- **Jobs**:
A: From the editorial on primary education, retype the part that opens with the words containing "It was also" and closes with "of fundamental duty.".
B: Answer these questions from the editorial on primary education:
(i) Since what year does the editorial say successive governments have ignored elementary education?
(ii) On what date did Prime Minister Gujral give his speech from the Red Fort?
(iii) Which recommendation of the State Education Ministers committee did the Prime Minister not endorse?

- **Reading text**:

┄┄┄┄┄┄┄┄┄┄┄┄┄┄┄┄┄┄┄┄

Successive governments since 1947 have totally ignored elementary education-non-implementation of which is, and will continue to be, at the root of all violations of human rights. Also, no development of any kind, including economic, as we have time and again emphasized, is possible without implementing this programme.

It is in this context that Prime Minister Gujral's 15 August speech from the Red Fort is Refreshing, as also a departure from the past. While exhorting the values of skepticism and perpetual enquiry, he announced his agenda in which he put gender equality, women, the girl child, and universal compulsory primary education first on the list of his priorities. (The vast majority of illiterate children compromise girls, SC/STs, and Muslims). He also announced that a new national policy on population control is being formulated. This too is intimately connected with literacy.

It was also refreshing to hear the Prime Minister propounding the theory that no development is possible without introducing universal primary education. No other Prime Minister has ever emphasized this aspect, nor given top priority to this all important subject. In fact no government in our country since 1947 has even recognised the fact that universal primary education is a social welfare programme, and no government has put any emphasis in practice on universal education, including the United Front Government.

It may also be noted, with a sense of relief, that while announcing that primary education will now be part of fundamental rights, the Prime Minister did not endorse the State Education Ministers committee recommendations that it will also be part of fundamental duty.

┄┄┄┄┄┄┄┄┄┄┄┄┄┄┄┄┄┄┄┄

- **Supplied data**:
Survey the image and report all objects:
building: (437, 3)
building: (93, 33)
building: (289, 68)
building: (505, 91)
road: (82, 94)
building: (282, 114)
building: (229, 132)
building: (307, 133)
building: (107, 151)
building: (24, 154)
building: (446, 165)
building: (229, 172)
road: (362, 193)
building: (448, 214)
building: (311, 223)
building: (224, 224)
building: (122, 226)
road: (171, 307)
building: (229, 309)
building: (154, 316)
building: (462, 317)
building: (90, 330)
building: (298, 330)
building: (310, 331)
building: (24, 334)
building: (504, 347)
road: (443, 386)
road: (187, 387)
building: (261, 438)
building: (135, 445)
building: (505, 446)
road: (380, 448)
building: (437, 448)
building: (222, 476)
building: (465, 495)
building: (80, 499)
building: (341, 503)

┄┄┄┄┄┄┄┄┄┄┄┄┄┄┄┄┄┄┄┄

- **Results by task**:
A:
It was also refreshing to hear the Prime Minister propounding the theory that no development is possible without introducing universal primary education. No other Prime Minister has ever emphasized this aspect, nor given top priority to this all important subject. In fact no government in our country since 1947 has even recognised the fact that universal primary education is a social welfare programme, and no government has put any emphasis in practice on universal education, including the United Front Government.

It may also be noted, with a sense of relief, that while announcing that primary education will now be part of fundamental rights, the Prime Minister did not endorse the State Education Ministers committee recommendations that it will also be part of fundamental duty.

B:
(i) 1947
(ii) 15 August
(iii) That primary education would also be part of fundamental duty